Thucydides. The English works of Thomas Hobbes of Malmesbury. Hobbes, Thomas. translator. London: John Bohn, 1843.

After this, Demosthenes thought good to try the wall which the Athenians had built to enclose the city withal with engines. But seeing the engines were burnt by the defendants fighting from the wall, and that having assaulted it in divers parts with the rest of his army he was notwithstanding put back, he resolved to spend the time no longer, but having gotten the consent of Nicias and the rest in commission thereunto, to put in execution his design for Epipolae, as was before intended.
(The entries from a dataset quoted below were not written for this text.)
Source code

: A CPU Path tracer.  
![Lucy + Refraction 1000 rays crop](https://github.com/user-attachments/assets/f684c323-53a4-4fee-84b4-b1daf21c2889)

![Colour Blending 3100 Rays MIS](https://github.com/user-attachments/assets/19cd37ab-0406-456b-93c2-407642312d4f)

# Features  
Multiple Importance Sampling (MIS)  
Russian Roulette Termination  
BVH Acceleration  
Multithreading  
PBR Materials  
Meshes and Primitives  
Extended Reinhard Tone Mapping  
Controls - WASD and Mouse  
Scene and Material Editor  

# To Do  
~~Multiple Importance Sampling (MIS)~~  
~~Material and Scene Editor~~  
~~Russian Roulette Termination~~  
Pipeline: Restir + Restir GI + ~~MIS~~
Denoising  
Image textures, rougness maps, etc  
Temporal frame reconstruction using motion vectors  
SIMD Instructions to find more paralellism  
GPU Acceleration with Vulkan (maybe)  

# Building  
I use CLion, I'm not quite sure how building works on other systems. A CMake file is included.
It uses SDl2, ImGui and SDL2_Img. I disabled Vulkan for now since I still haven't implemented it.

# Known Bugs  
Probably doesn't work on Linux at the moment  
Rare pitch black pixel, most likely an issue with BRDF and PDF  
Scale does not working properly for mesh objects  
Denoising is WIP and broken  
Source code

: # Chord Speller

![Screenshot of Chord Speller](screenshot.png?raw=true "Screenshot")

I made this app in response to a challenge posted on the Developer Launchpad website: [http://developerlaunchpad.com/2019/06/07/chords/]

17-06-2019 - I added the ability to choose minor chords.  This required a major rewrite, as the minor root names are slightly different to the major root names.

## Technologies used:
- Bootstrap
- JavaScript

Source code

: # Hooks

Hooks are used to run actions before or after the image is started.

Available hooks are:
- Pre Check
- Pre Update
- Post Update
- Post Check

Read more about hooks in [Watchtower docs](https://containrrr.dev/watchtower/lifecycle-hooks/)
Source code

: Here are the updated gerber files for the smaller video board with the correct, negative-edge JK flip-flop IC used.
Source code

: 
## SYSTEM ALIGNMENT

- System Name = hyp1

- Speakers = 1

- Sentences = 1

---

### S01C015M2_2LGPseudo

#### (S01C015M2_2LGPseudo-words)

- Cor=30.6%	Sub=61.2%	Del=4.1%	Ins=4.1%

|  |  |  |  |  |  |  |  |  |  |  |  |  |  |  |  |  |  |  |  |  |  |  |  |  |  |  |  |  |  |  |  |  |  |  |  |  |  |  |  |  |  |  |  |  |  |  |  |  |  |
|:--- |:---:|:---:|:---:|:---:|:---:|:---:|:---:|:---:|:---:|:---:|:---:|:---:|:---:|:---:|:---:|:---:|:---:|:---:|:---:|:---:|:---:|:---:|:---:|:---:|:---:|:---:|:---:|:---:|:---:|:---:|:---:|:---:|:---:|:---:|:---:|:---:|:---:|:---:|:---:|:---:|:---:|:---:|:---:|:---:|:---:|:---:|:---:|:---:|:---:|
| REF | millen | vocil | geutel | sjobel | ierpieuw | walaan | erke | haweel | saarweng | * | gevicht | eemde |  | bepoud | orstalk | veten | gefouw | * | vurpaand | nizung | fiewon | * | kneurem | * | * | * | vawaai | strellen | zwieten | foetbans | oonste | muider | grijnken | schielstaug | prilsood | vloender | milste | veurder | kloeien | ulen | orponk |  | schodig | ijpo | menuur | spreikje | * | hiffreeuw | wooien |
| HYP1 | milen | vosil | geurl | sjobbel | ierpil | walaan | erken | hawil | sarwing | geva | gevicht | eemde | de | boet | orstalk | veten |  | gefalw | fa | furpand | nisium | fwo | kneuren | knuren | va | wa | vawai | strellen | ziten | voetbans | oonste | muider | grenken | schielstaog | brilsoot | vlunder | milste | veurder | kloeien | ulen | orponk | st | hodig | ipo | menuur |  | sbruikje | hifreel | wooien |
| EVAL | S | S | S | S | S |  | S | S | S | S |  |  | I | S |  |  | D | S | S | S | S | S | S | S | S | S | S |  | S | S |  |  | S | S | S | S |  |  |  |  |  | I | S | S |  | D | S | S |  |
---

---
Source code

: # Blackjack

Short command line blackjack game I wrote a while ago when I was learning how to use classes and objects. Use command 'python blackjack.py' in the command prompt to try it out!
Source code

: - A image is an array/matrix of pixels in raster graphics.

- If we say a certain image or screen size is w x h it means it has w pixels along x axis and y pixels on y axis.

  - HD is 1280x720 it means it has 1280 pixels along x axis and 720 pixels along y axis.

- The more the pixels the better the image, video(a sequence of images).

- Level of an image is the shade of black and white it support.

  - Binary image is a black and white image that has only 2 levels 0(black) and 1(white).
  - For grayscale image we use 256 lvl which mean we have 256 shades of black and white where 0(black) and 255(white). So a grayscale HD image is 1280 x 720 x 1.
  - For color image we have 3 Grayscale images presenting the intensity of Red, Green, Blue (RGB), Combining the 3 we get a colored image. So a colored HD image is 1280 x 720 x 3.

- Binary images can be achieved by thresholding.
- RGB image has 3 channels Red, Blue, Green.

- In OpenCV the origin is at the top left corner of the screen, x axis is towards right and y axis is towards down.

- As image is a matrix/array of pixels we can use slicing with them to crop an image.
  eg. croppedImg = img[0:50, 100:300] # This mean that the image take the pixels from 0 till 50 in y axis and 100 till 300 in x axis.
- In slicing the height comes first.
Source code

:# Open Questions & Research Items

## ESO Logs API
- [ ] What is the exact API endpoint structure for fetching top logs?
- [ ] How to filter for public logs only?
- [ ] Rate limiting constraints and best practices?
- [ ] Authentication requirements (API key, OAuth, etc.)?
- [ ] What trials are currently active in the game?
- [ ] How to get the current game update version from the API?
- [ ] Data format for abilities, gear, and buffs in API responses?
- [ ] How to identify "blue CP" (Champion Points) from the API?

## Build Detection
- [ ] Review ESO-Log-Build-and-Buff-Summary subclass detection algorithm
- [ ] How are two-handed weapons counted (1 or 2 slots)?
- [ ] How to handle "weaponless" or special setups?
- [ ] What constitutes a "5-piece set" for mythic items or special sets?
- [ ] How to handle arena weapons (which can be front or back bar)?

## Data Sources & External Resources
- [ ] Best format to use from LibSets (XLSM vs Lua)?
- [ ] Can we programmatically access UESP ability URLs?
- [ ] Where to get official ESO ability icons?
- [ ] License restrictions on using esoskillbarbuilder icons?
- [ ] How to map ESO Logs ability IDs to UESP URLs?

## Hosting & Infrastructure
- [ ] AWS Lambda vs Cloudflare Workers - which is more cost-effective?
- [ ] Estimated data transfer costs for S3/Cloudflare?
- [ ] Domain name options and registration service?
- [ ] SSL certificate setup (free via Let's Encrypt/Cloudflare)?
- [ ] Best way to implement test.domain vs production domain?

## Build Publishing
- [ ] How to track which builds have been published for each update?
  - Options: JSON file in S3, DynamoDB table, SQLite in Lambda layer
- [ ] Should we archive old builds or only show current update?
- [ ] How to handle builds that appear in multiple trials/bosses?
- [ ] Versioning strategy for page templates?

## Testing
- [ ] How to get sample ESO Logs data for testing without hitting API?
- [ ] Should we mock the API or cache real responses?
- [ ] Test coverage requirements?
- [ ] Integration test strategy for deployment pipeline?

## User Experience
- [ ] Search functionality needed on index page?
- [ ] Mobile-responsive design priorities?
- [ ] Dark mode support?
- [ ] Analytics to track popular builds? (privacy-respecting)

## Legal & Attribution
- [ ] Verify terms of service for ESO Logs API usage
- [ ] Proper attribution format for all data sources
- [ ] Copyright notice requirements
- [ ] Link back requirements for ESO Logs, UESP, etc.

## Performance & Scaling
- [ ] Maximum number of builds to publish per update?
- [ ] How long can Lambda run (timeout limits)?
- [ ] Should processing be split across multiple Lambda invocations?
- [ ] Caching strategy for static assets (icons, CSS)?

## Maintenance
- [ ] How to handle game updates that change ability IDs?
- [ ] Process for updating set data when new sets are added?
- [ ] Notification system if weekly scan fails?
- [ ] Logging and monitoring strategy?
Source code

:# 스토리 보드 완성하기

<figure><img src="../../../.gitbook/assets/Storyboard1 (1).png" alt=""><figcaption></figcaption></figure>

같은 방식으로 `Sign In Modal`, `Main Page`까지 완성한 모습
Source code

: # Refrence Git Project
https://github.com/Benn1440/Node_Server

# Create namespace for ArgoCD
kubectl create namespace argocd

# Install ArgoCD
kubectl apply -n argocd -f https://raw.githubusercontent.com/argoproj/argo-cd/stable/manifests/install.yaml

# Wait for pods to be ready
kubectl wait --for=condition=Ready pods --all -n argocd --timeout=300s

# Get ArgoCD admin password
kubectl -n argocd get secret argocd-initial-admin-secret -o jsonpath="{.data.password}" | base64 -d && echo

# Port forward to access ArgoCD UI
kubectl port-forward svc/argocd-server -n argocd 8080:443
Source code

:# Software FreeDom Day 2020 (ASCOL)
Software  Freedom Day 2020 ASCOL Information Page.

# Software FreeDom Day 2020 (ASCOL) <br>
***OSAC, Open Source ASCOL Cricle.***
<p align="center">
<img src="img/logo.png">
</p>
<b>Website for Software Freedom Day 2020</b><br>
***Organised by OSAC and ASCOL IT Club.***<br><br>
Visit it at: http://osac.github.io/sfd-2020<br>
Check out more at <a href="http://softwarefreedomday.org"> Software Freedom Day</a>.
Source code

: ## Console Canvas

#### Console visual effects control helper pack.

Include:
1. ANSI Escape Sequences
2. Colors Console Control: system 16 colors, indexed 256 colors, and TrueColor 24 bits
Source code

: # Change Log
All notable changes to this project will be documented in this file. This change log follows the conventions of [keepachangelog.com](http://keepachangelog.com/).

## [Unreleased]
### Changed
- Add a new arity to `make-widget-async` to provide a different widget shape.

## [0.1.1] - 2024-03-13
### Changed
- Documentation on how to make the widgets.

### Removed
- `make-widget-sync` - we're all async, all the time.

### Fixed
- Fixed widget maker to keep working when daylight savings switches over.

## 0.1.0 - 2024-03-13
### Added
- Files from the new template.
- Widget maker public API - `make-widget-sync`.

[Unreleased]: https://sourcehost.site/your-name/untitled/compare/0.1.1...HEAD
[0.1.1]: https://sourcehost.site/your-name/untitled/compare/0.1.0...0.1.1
By day it was thought impossible not to be discovered, either in their approach or in their ascent. Having therefore first commanded to take five days' provision of victual, and all the masons and workmen, as also store of casting weapons, and whatsoever they might need, if they overcame, for fortification, he and Eurymedon and Menander, with the whole army, marched about midnight to Epipolae, leaving Nicias in the camp.

Being come to Epipolae at Euryelus, where also the army went up before, they were not only not discovered by the Syracusians that kept the watch, but ascending took a certain fortification of the Syracusians there and killed part of them that kept it.

But the greatest number, escaping, ran presently to the camps, of which there were in Epipolae three walled about without the city, one of Syracusians, one of other Sicilians, and one of confederates, and carried the news of their coming in, and told it to those six hundred Syracusians that kept this part of Epipolae at the first, who presently went forth to meet them.